Paranthropus - Disputed Taxonomy

Disputed Taxonomy

Evolutionary Biologist Richard Dawkins notes "perhaps several different species" of robust hominids, and "as usual their affinities, and the exact number of species, are hotly disputed. Names that have been attached to various of these creatures...are Australopithecus (or Paranthropus) robustus, Australopithecus (or Paranthropus or Zinjanthropus) boisei, and Australopithecus (or Paranthropus) aethiopicus."
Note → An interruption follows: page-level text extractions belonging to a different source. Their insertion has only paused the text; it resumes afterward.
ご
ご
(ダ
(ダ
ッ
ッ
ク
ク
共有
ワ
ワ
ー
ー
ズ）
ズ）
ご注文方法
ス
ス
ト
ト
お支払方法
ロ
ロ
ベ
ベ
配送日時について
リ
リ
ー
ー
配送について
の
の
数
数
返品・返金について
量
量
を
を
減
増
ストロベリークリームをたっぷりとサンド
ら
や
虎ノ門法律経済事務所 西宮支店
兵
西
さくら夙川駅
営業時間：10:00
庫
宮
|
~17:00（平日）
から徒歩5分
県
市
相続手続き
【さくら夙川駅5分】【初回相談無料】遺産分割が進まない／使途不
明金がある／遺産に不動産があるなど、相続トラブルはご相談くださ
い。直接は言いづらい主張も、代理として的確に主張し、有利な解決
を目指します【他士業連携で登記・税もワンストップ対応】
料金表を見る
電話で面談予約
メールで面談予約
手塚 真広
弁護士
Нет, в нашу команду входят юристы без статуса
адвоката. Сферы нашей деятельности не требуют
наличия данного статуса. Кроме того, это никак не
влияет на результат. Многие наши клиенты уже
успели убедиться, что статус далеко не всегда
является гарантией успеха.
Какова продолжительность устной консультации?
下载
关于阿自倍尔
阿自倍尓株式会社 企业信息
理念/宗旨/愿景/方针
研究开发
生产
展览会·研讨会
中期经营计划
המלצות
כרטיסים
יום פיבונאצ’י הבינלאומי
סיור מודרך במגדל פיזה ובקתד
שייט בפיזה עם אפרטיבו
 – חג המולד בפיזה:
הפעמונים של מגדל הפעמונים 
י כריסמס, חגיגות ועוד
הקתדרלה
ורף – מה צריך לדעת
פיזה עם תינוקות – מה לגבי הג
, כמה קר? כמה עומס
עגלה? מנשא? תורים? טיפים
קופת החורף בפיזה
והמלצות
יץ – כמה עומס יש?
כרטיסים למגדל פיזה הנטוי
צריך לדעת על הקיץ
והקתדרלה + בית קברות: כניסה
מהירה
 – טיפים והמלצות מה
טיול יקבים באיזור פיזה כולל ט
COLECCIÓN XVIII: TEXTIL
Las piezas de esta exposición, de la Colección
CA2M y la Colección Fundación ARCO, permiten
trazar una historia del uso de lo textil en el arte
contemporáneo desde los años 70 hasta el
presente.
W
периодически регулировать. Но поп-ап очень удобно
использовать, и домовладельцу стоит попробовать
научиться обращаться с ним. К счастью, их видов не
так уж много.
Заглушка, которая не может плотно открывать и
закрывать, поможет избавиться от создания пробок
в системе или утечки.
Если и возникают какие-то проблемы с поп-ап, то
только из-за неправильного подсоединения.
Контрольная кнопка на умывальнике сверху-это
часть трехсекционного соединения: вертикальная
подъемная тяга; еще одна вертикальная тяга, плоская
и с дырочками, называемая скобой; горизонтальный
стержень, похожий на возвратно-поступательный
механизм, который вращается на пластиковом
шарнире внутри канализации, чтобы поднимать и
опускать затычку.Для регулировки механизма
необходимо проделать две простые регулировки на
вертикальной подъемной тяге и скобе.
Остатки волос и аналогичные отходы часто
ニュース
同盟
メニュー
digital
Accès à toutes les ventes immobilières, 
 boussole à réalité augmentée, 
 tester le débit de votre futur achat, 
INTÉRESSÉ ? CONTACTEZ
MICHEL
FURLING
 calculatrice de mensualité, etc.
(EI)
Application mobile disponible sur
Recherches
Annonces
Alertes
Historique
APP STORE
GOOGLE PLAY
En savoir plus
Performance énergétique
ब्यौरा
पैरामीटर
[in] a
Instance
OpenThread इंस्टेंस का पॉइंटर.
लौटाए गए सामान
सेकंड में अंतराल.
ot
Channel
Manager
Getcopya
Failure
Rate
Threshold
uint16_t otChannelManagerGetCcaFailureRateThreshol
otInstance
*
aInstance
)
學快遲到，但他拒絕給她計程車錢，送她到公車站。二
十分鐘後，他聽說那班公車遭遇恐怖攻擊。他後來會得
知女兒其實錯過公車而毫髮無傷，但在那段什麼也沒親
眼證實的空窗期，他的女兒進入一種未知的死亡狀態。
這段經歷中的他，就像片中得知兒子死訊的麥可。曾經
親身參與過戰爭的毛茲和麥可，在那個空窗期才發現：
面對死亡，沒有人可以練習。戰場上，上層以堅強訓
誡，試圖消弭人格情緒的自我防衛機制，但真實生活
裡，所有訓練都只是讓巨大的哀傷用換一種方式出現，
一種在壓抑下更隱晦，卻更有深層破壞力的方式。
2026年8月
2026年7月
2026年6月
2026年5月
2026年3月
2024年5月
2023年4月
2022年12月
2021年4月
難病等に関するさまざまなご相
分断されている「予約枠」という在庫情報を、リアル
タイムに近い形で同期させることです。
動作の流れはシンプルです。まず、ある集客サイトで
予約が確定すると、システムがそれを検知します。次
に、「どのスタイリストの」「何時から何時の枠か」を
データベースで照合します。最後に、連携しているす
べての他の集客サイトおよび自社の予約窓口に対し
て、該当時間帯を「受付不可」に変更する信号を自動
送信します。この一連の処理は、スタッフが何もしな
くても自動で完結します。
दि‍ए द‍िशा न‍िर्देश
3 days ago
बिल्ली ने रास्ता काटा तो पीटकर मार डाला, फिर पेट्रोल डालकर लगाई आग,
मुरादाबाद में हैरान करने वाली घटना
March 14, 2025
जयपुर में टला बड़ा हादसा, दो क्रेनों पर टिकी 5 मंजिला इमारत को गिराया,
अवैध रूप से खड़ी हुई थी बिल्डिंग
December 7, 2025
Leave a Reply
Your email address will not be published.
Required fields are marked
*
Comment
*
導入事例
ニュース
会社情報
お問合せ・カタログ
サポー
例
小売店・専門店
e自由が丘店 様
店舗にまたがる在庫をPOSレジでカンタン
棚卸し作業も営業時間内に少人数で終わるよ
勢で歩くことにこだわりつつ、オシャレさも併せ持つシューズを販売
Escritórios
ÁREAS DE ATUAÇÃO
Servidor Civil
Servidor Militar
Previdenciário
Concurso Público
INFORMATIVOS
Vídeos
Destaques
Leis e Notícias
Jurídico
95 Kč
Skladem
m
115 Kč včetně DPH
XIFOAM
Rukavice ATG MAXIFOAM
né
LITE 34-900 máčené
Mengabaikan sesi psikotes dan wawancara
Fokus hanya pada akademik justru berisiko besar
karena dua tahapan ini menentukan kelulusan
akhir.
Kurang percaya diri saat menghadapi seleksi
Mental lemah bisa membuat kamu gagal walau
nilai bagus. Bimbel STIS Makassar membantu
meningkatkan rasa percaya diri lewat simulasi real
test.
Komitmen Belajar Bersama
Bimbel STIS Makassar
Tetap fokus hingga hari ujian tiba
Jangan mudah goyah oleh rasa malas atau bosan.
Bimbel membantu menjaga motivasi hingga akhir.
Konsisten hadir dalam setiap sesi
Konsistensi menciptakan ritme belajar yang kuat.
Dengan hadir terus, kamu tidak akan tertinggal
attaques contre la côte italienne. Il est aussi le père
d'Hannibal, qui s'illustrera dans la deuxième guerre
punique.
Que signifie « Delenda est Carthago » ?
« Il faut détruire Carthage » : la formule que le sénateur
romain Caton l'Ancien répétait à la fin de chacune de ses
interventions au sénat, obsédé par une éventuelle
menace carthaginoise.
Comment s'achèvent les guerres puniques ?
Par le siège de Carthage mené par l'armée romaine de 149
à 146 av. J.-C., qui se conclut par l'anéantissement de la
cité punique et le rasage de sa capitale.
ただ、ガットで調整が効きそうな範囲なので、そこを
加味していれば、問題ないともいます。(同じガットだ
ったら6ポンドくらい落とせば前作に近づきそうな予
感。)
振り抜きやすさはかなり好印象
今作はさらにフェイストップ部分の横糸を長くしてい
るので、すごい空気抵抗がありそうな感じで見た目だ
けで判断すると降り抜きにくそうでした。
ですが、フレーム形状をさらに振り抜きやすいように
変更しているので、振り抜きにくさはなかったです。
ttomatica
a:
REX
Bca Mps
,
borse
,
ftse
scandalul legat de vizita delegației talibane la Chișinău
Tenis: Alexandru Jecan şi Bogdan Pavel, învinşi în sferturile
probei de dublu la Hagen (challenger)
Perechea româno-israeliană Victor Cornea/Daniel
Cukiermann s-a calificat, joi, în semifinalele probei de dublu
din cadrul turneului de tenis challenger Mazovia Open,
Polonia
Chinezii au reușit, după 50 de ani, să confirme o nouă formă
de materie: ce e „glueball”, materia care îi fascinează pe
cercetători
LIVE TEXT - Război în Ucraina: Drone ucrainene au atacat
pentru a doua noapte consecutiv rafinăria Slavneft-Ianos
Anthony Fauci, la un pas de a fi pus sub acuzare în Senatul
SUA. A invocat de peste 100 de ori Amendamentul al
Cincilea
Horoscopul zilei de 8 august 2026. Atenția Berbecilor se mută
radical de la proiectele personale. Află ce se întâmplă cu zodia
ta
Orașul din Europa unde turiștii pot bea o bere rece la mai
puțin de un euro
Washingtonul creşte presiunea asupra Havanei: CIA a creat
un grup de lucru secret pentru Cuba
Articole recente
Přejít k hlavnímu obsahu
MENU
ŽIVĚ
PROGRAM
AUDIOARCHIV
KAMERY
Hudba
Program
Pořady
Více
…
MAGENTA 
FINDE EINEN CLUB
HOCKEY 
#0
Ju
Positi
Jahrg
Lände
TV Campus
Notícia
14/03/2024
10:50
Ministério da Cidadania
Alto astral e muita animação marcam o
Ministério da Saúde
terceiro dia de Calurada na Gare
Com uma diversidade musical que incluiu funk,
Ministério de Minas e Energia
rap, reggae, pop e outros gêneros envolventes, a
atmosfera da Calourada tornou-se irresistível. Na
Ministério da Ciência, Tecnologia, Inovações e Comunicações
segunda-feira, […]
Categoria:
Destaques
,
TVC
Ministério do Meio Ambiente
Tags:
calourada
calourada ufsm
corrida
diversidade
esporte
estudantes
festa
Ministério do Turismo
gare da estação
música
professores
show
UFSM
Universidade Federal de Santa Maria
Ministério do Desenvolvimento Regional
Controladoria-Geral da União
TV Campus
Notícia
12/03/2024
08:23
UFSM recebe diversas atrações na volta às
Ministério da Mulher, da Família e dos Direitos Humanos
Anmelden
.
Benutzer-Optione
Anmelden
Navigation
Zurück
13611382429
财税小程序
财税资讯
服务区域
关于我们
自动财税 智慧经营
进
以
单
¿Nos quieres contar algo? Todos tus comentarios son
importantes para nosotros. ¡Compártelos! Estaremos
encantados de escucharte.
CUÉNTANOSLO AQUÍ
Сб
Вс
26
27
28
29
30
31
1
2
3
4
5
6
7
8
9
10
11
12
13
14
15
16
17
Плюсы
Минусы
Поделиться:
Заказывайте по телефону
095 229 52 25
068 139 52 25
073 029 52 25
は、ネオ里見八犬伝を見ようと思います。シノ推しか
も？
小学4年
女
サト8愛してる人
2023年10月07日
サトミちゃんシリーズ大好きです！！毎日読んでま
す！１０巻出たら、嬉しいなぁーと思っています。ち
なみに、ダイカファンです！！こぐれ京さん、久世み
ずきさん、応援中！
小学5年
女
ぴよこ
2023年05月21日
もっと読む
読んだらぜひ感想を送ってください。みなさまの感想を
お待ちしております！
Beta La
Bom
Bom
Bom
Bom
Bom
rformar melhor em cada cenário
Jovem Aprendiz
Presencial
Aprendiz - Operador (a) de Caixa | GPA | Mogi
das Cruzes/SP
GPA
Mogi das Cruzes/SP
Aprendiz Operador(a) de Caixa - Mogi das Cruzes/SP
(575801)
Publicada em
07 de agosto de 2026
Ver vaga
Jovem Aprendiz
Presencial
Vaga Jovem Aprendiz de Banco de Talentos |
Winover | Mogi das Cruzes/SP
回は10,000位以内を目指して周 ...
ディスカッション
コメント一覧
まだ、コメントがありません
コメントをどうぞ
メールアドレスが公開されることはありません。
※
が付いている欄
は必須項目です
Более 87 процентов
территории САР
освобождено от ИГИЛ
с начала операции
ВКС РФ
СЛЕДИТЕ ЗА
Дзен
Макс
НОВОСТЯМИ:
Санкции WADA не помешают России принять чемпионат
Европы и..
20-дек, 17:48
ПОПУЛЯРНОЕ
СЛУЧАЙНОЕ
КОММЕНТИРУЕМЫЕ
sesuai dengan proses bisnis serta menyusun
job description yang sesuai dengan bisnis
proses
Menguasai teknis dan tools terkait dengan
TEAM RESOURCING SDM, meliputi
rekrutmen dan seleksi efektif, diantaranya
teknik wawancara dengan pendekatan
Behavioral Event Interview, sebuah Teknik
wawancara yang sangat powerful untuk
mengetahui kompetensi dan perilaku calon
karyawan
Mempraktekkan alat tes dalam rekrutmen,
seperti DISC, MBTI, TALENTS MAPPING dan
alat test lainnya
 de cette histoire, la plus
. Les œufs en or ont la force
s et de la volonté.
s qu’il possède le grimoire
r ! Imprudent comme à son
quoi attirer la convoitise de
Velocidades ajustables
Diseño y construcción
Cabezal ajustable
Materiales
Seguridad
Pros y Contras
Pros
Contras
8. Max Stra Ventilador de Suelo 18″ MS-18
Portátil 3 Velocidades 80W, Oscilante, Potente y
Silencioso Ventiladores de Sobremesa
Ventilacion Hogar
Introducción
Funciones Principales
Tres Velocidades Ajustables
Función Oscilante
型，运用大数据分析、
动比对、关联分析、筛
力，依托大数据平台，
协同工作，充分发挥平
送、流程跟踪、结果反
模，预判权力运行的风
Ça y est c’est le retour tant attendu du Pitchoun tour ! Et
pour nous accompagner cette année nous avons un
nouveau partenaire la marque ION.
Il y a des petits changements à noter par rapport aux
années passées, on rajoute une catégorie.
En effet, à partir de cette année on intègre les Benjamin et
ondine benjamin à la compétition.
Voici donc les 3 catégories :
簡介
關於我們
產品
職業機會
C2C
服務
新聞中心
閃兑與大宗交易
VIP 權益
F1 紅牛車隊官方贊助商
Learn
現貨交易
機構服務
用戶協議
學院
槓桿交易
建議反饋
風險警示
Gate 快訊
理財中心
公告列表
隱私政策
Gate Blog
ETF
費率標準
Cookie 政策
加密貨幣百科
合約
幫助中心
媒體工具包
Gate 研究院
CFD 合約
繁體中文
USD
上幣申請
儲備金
Opinions differ whether the species P. aethiopicus, P. boisei and P. robustus should be included within the genus Australopithecus. The emergence of the robusts could be either a display of divergent or convergent evolution. There is currently no consensus in the scientific community whether P. aethiopicus, P. boisei and P. robustus should be placed into a distinct genus, Paranthropus, which is believed to have evolved from the ancestral Australopithecus line. Up until the last half-decade, the majority of the scientific community included all the species of both Australopithecus and Paranthropus in a single genus. Currently, both taxonomic systems are used and accepted in the scientific community. However, although Australopithecus robustus and Paranthropus robustus are used interchangeably for the same specimens, some researchers, beginning with Robert Broom, and continuing with people such as Bernard A. Wood, think that there is a difference between Australopithecus and Paranthropus, and that there should be two genera.